Cancer prevention vaccines deliver long term protection
A new study reported the long-term immunogenicity of the 2-dose Human Papillomavirus (HPV) vaccine was similar to the 3-dose vaccination schedule.
These researchers compared the immunogenicity of 2-dose (2D) versus 3-dose (3D) schedules of the quadrivalent HPV vaccine (Gardasil 4vHPV) up to 10 years after the first vaccine dose.
This cancer prevention study, published in Clinical Infectious Diseases on September 6, 2019, was a follow-up to a previous post hoc analysis of a Phase 3, post-licensure, age-stratified, noninferiority immunogenicity trial.
It included girls ages 6 to 13 years who were randomized to receive 2 or 3 doses of the quadrivalent vaccine compared with women ages 16 to 26 years who received 3 doses. Antibody levels were evaluated at 7, 24 and 120 months after the first dose.
Between 24 and 120 months, there was a statistically significant reduction in Geometric Mean Titers (GMT) for all HPV types for all groups.
At 120 months, the data from 35 2D girls, 38 3D girls, and 30 3D women were used for analyses.
The competitive Luminex Immunoassay (cLIA) seropositivity rates were reported above 95 percent for all HPV vaccine types and all schedules, except HPV18.

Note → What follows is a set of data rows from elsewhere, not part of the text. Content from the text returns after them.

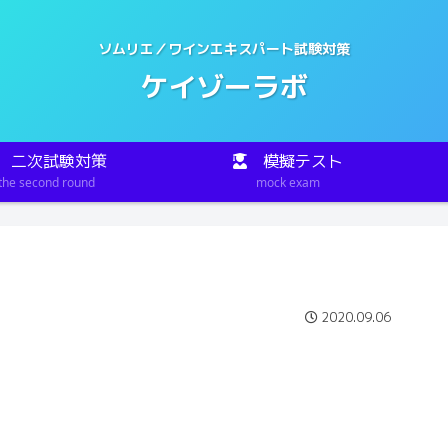
ソムリエ／ワインエキスパート試験対策
ケイゾーラボ
二次試験対策
模擬テスト
the second round
mock exam
2020.09.06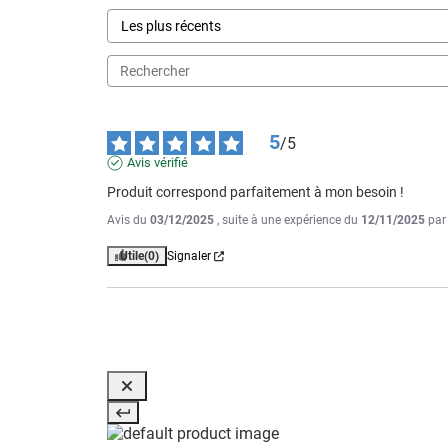
5
/
5
Avis vérifié
Produit correspond parfaitement à mon besoin !
Avis du
03/12/2025
, suite à une expérience du
12/11/2025
pa
Utile
(0)
Signaler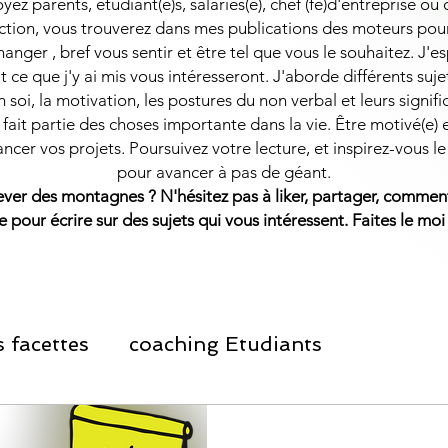
ez parents, étudiant(e)s, salariés(e), chef (fe)d'entreprise ou
ction, vous trouverez dans mes publications des moteurs pou
hanger , bref vous sentir et être tel que vous le souhaitez. J'
t ce que j'y ai mis vous intéresseront.
J'aborde différents suj
 soi, la motivation, les postures du non verbal et leurs signifi
fait partie des choses importante dans la vie. Être motivé(e) 
ancer vos projets. Poursuivez votre lecture, et inspirez-vous le
pour avancer à pas de géant.
lever des montagnes ?
​
N'hésitez pas à liker, partager, comment
e pour écrire sur des sujets qui vous intéressent. Faites le moi
 facettes
coaching Etudiants
ement Personnel
Informations Salariés et 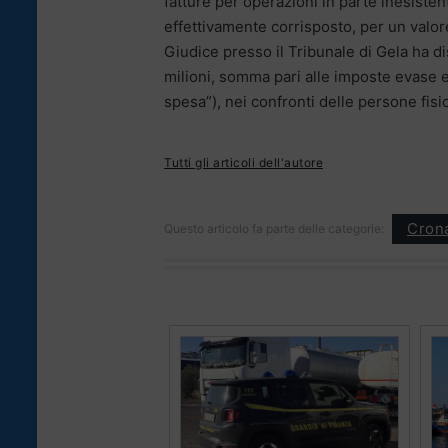
fatture per operazioni in parte inesisten
effettivamente corrisposto, per un valore
Giudice presso il Tribunale di Gela ha d
milioni, somma pari alle imposte evase e 
spesa”), nei confronti delle persone fisi
Tutti gli articoli dell'autore
Cron
Questo articolo fa parte delle categorie: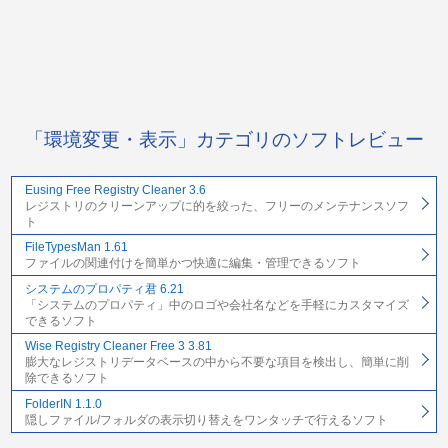
「環境変更・表示」カテゴリのソフトレビュー
Eusing Free Registry Cleaner 3.6
レジストリのクリーンアップに的を絞った、フリーのメンテナンスソフ
ト
FileTypesMan 1.61
ファイルの関連付けを簡単かつ快適に編集・管理できるソフト
システムのプロパティ君 6.21
「システムのプロパティ」中のロゴや会社名などを手軽にカスタマイズ
できるソフト
Wise Registry Cleaner Free 3 3.81
膨大なレジストリデータベースの中から不要な項目を検出し、簡単に削
除できるソフト
FolderIN 1.1.0
隠しファイル/フォルダの表示切り替えをワンタッチで行えるソフト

These researchers said ‘they did not observe a significant difference in the decline of antibody titers over time between 2D and 3D girls, or between either 2D and 3D girls with 3D women.’

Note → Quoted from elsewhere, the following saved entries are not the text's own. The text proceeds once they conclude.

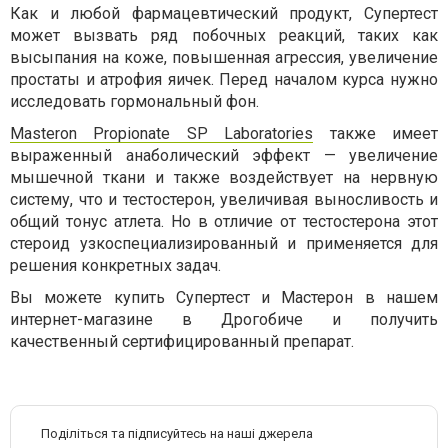
Как и любой фармацевтический продукт, Супертест
может вызвать ряд побочных реакций, таких как
высыпания на коже, повышенная агрессия, увеличение
простаты и атрофия яичек. Перед началом курса нужно
исследовать гормональный фон.
Masteron Propionate SP Laboratories
также имеет
выраженный анаболический эффект — увеличение
мышечной ткани и также воздействует на нервную
систему, что и тестостерон, увеличивая выносливость и
общий тонус атлета. Но в отличие от тестостерона этот
стероид узкоспециализированный и применяется для
решения конкретных задач.
Вы можете купить Супертест и Мастерон в нашем
интернет-магазине в Дрогобиче и получить
качественный сертифицированный препарат.
Поділіться та підписуйтесь на наші джерела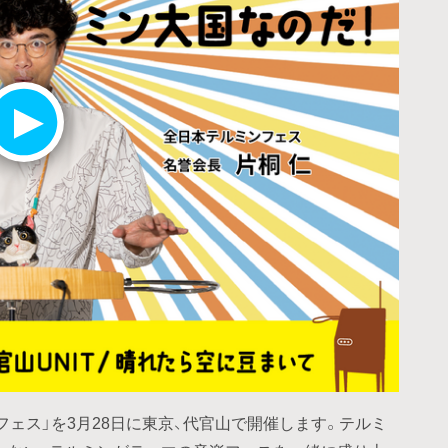
ェス」を3月28日に東京、代官山で開催します。テルミ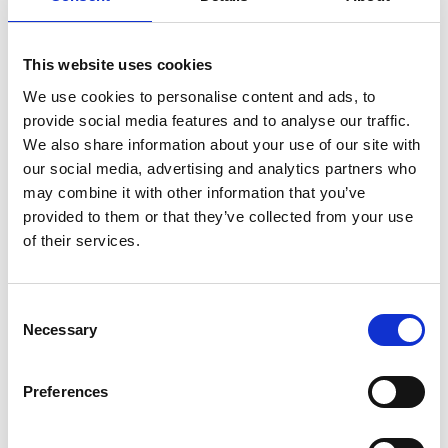
Johan Barrios
This website uses cookies
We use cookies to personalise content and ads, to
provide social media features and to analyse our traffic.
We also share information about your use of our site with
Anders Gjennestad
our social media, advertising and analytics partners who
may combine it with other information that you’ve
provided to them or that they’ve collected from your use
of their services.
Consent
Necessary
Selection
Preferences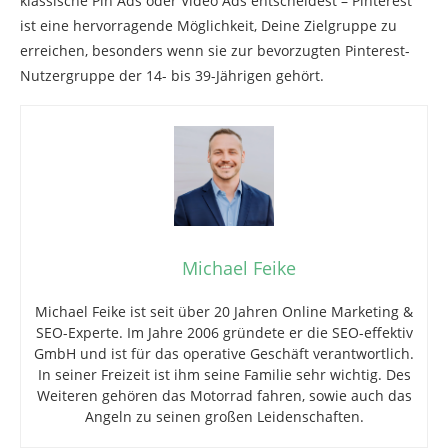
klassische Pin Ads oder Video Ads entscheidest – Pinterest
ist eine hervorragende Möglichkeit, Deine Zielgruppe zu
erreichen, besonders wenn sie zur bevorzugten Pinterest-
Nutzergruppe der 14- bis 39-Jährigen gehört.
Michael Feike
Michael Feike ist seit über 20 Jahren Online Marketing &
SEO-Experte. Im Jahre 2006 gründete er die SEO-effektiv
GmbH und ist für das operative Geschäft verantwortlich.
In seiner Freizeit ist ihm seine Familie sehr wichtig. Des
Weiteren gehören das Motorrad fahren, sowie auch das
Angeln zu seinen großen Leidenschaften.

In conclusion, ‘these data provide further reassurance in support of the World Health Organization's (WHO) recommendation for the 2-dose HPV vaccination schedules.’
And, ‘this is the first study showing the 2-dose schedule of the 4vHPV vaccine is highly immunogenic and antibody responses persisted up to 10 years post-vaccination’ said these researchers.

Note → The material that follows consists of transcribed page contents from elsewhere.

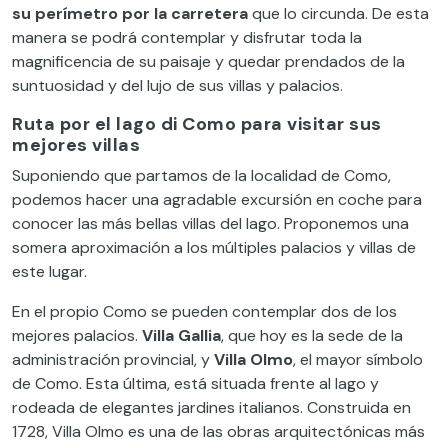
su perímetro por la carretera
que lo circunda. De esta
manera se podrá contemplar y disfrutar toda la
magnificencia de su paisaje y quedar prendados de la
suntuosidad y del lujo de sus villas y palacios.
Ruta por el lago di Como para visitar sus
mejores villas
Suponiendo que partamos de la localidad de Como,
podemos hacer una agradable excursión en coche para
conocer las más bellas villas del lago. Proponemos una
somera aproximación a los múltiples palacios y villas de
este lugar.
En el propio Como se pueden contemplar dos de los
mejores palacios.
Villa Gallia
, que hoy es la sede de la
administración provincial, y
Villa Olmo
, el mayor símbolo
de Como. Esta última, está situada frente al lago y
rodeada de elegantes jardines italianos. Construida en
1728, Villa Olmo es una de las obras arquitectónicas más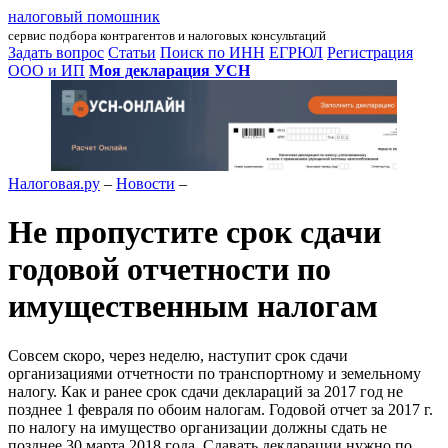
налоговый помошник
сервис подбора контрагентов и налоговых консультаций
Задать вопрос
Статьи
Поиск по ИНН
ЕГРЮЛ
Регистрация
ООО и ИП
Моя декларация УСН
Налоговая.ру
–
Новости
–
Не пропустите срок сдачи
годовой отчетности по
имущественным налогам
Совсем скоро, через неделю, наступит срок сдачи
организациями отчетности по транспортному и земельному
налогу. Как и ранее срок сдачи деклараций за 2017 год не
позднее 1 февраля по обоим налогам. Годовой отчет за 2017 г.
по налогу на имущество организации должны сдать не
позднее 30 марта 2018 года. Сдавать декларации нужно по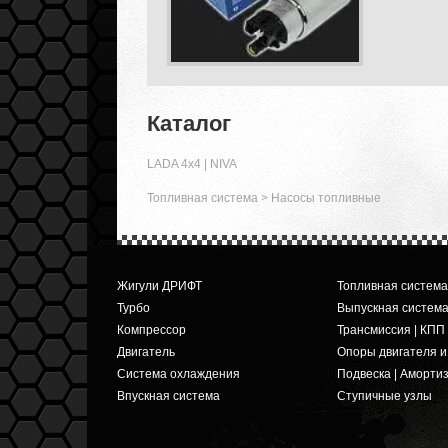
Каталог
LADA 4x4 | NIVA
Топливная система
>
Насосы топливные
Жигули ДРИФТ
Топливная система
Турбо
Выпускная систем
Компрессор
Трансмиссия | КПП
Двигатель
Опоры двигателя 
Система охлаждения
Подвеска | Аморти
Впускная система
Ступичные узлы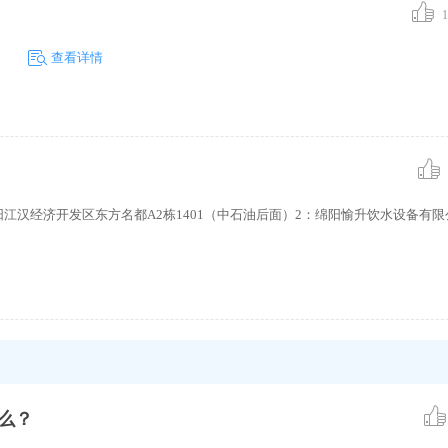
1
。
查看详情
江汉经济开发区东方名都A2栋1401（中石油后面）2：绵阳愉升饮水设备有
么？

The WHO says HPV causes cervical cancer, which is the 4th most common cancer in women, with an estimated 266,000 deaths and 528,000 new cases in 2012. Although most infections with HPV cause no symptoms, persistent genital HPV infection can cause cervical cancer in women.
Virtually all cervical cancer cases (99%) are linked to genital infection with HPV.
There are 3 HPV vaccines that are now being marketed in many countries throughout the world - a bivalent, a quadrivalent, and a nonavalent vaccine.
All 3 vaccines are highly efficacious in preventing infection with virus types 16 and 18, which are together responsible for approximately 70 percent of cervical cancer cases globally.
These HPV vaccines are also highly efficacious in preventing precancerous cervical lesions caused by these virus types, says the WHO.
The Michael Smith Foundation for Health Research, the Canadian Immunization Research Network and the Ministries of Health of the provinces of British Columbia, Nova Scotia, and Quebec provided the funding for this project. Antibody data provided by Merck & Co., Inc., Kenilworth, NJ at no cost for the study. Various industry relationships were disclosed.